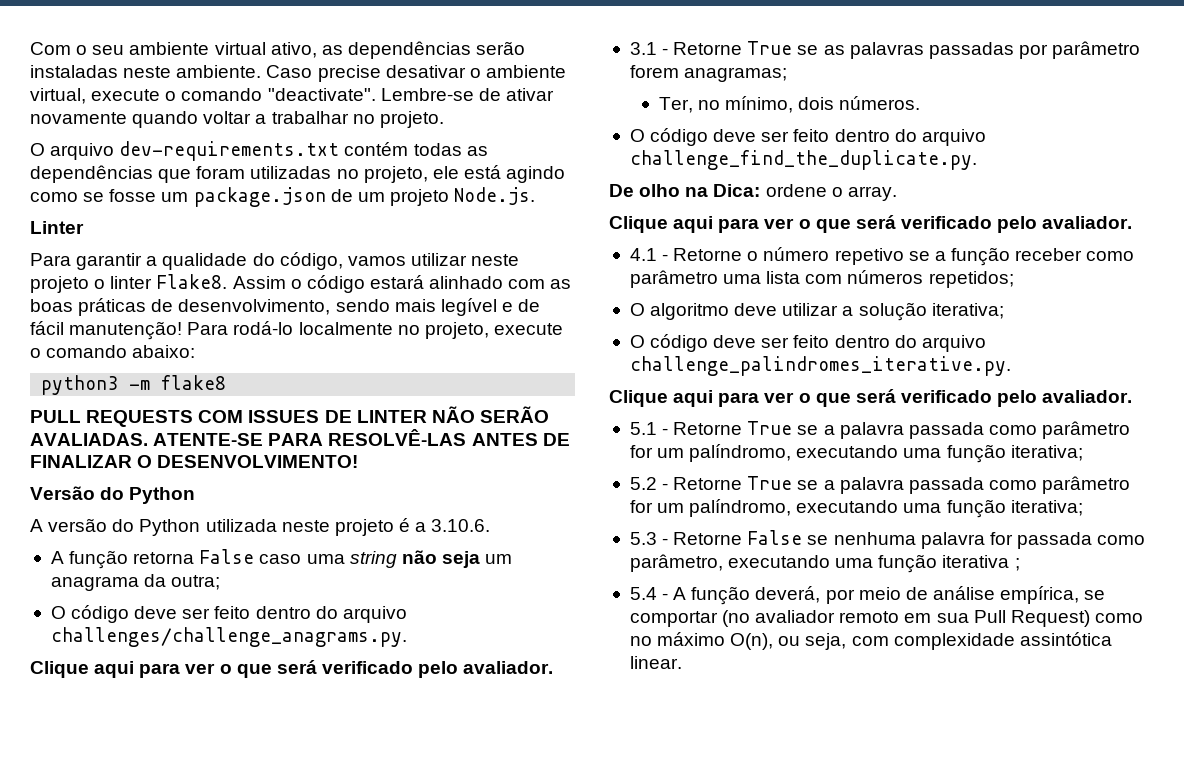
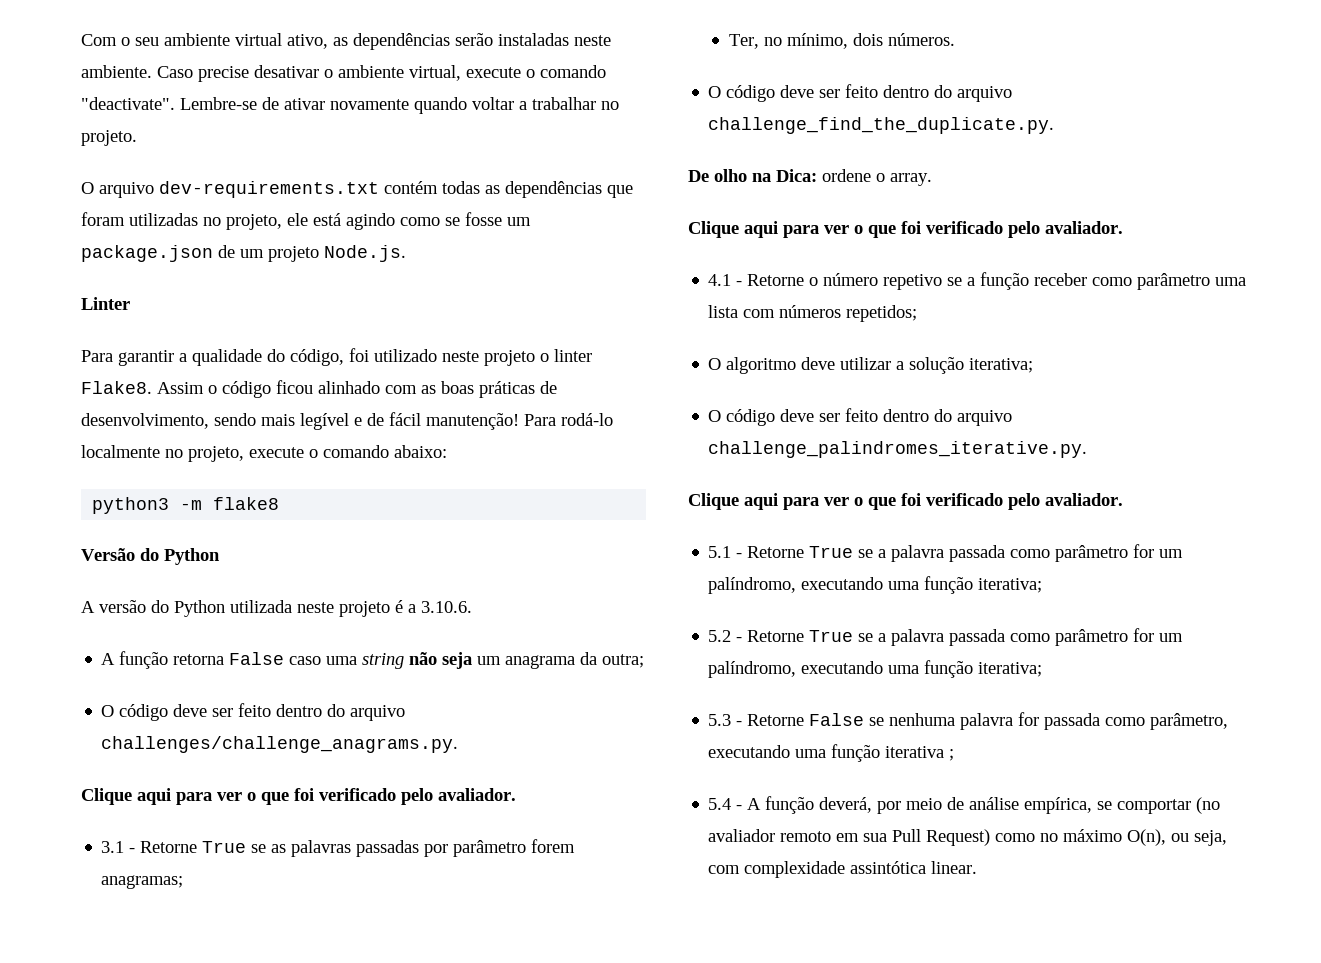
[347,253,467,266] vamos utilizar -> [349,348,437,362] foi utilizado
[369,275,424,289] estará -> [276,380,313,394] ficou
[30,406,549,427] [30,429,570,446] [30,455,359,468] // PULL REQUESTS COM ISSUES DE LINTER NÃO SERÃO AVALIADAS. ATENTE-SE PARA RESOLVÊ-LAS ANTES DE FINALIZAR O DESENVOLVIMENTO! -> (280, 503) none
[276,660,317,674] será -> [294,788,314,801] foi
[855,215,896,229] será -> [901,221,921,234] foi
[855,389,896,403] será -> [901,493,921,506] foi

§ Prompt
Transcribe exactly, and only, the lines from the one holding "[855,215,896,229] será ->" through the final line of the listing.

§ Response to this exercise
[855,215,896,229] será -> [901,221,921,234] foi
[855,389,896,403] será -> [901,493,921,506] foi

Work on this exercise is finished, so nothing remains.